Cost-Effectiveness Analysis of Stress Cardiovascular Magnetic Resonance Imaging for Stable Chest Pain Syndromes

JACC Cardiovasc Imaging. 2020 Jul;13(7):1505-1517. doi: 10.1016/j.jcmg.2020.02.029. Epub 2020 May 13.

Abstract

Objectives: The aim of this study was to compare, using results from the multicenter SPINS (Stress CMR Perfusion Imaging in the United States) study, the incremental cost-effectiveness of a stress cardiovascular magnetic resonance (CMR)-first strategy against 4 other clinical strategies for patients with stable symptoms suspicious for myocardial ischemia: 1) immediate x-ray coronary angiography (XCA) with selective fractional flow reserve for all patients; 2) single-photon emission computed tomography; 3) coronary computed tomographic angiography with selective computed tomographic fractional flow reserve; and 4) no imaging.

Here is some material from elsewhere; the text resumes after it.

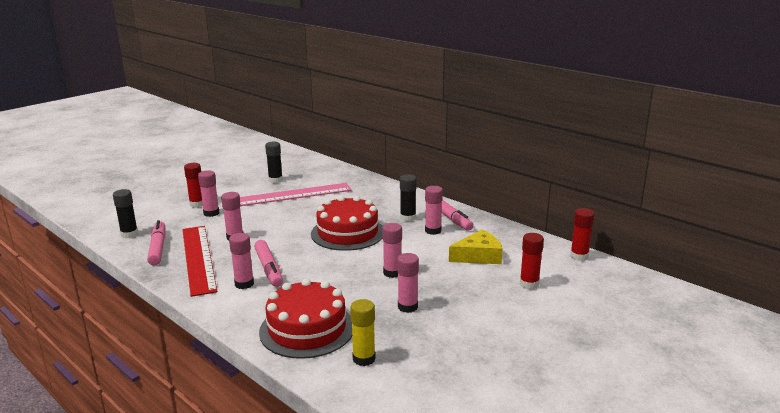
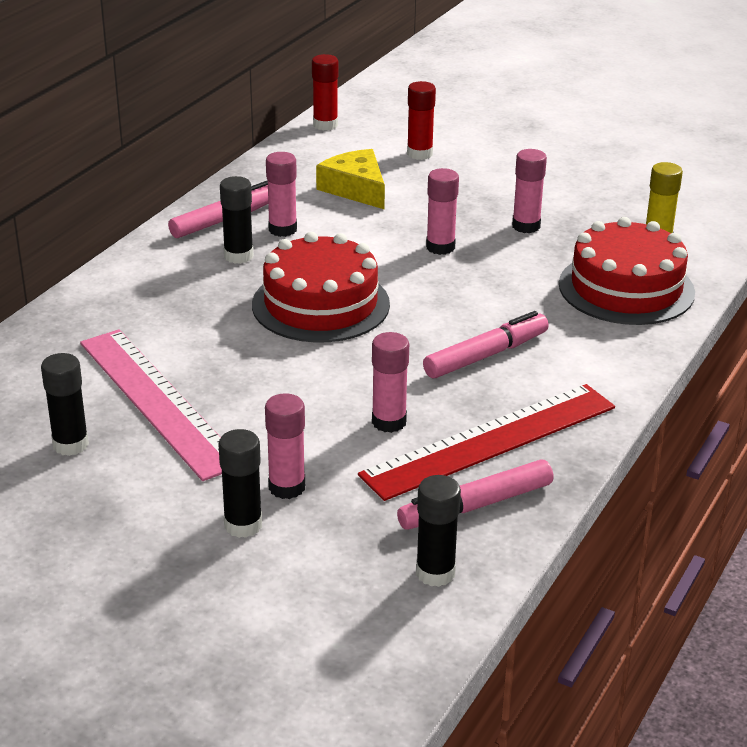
camera: 105 degrees left, 10 degrees up
(197, 204) = (243, 525): red glue stick -> black glue stick
(244, 284) = (546, 367): pink glue stick -> none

Background: Stress CMR perfusion imaging has established excellent diagnostic utility and prognostic value in coronary artery disease (CAD), but its cost-effectiveness in current clinical practice has not been well studied in the United States.

Methods: A decision analytic model was developed to project health care costs and lifetime quality-adjusted life years (QALYs) for symptomatic patients at presentation with a 32.4% prevalence of obstructive CAD. Rates of clinical events, costs, and quality-of-life values were estimated from SPINS and other published research. The analysis was conducted from a U.S. health care system perspective, with health and cost outcomes discounted annually at 3%.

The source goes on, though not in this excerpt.